Often in life we are faced with the need to assess the chances of an event occurring. Whether it is worth buying a lottery ticket or not, what will be the gender of the third child in the family, whether tomorrow the weather will be clear or it will rain again - there are countless such examples. In the simplest case, you should divide the number of favorable outcomes by the total number of events. If there are 10 winning tickets in the lottery, and there are 50 in total, then the chances of getting a prize are 10/50=0.2, that is, 20 against 100. But what if there are several events, and they are closely related? In this case, we will no longer be interested in simple, but in conditional probability. What this value is and how it can be calculated - this will be discussed in our article.
Concept
Conditional probability is the chance of a particular event occurring, given that another related event has already happened. Consider a simple example withtossing a coin. If there has not been a draw yet, then the chances of getting heads or tails will be the same. But if five times in a row the coin lay with the coat of arms up, then agree to expect the 6th, 7th, and even more so the 10th repetition of such an outcome would be illogical. With each repeated heading, the chances of tails appearing grow and sooner or later it will fall out.

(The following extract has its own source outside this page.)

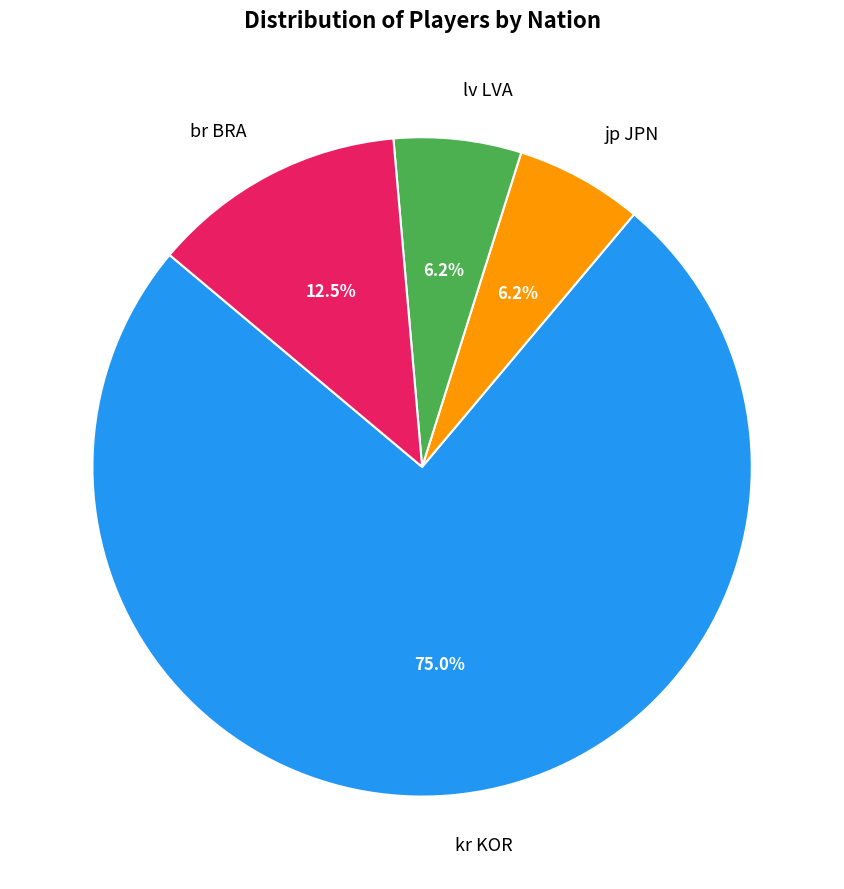

Is the sum of jp JPN and lv LVA greater than half?

No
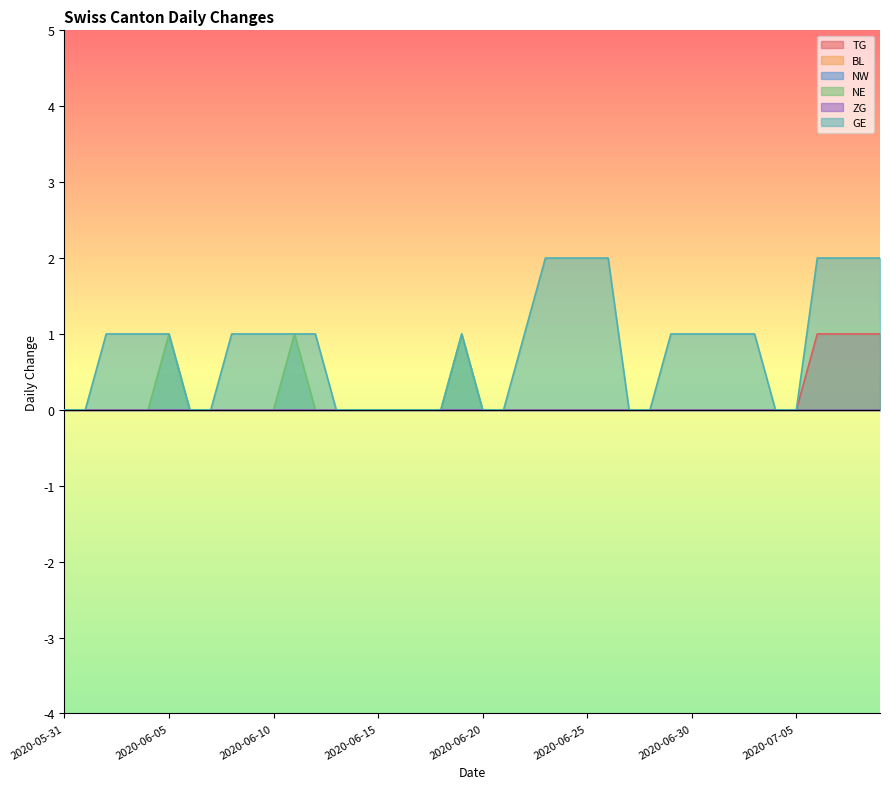

Which category has the lowest value across all series?

2020-05-31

Conditional probability formula
Let's now figure out how this value is calculated. Let us denote the first event as B, and the second as A. If the chances of occurrence of B are different from zero, then the following equality will be valid:
P (A|B)=P (AB) / P (B), where:
- P (A|B) – conditional probability of outcome A;
- P (AB) - the probability of joint occurrence of events A and B;
- P (B) – probability of event B.
Slightly transforming this ratio, we get P (AB)=P (A|B)P (B). And if we apply the method of induction, then we can derive the product formula and use it for an arbitrary number of events:
P (A1, A2, A3, …A p)=P (A1|A2…Ap )P(A2|A3…Ap)P (A 3|A4…Ap)… R (Ap-1 |Ap)R (Ap).
Practice
To make it easier to understand how the conditional probability of an event is calculated, let's look at a couple of examples. Suppose there is a vase containing 8 chocolates and 7 mints. They are the same size and random.two of them are pulled out in succession. What are the chances that both of them will be chocolate? Let us introduce notation. Let the result A mean that the first candy is chocolate, the result B is the second chocolate candy. Then you get the following:
P (A)=P (B)=8 / 15, P (A|B)=P (B|A)=7 / 14=1/2, P (AB)=8/15 x 1/2=4/15 ≈ 0, 27
Let's consider one more case. Suppose there is a family of two children and we know that at least one child is a girl.
What is the conditional probability that these parents don't have boys yet? As in the previous case, we start with notation. Let P(B) be the probability that there is at least one girl in the family, P(A|B) be the probability that the second child is also a girl, P(AB) be the chances that there are two girls in the family. Now let's do the calculations. In total, there can be 4 different combinations of the sex of children, and in this case, only in one case (when there are two boys in the family), there will be no girl among the children. Therefore, the probability P (B)=3/4, and P (AB)=1/4. Then, following our formula, we get:
P (A|B)=1/4: 3/4=1/3.
The result can be interpreted as follows: if we did not know the gender of one of the children, then the chances of two girls would be 25 against 100. But since we know that one child is a girl, the probability that the family of boys no, increases to one-third.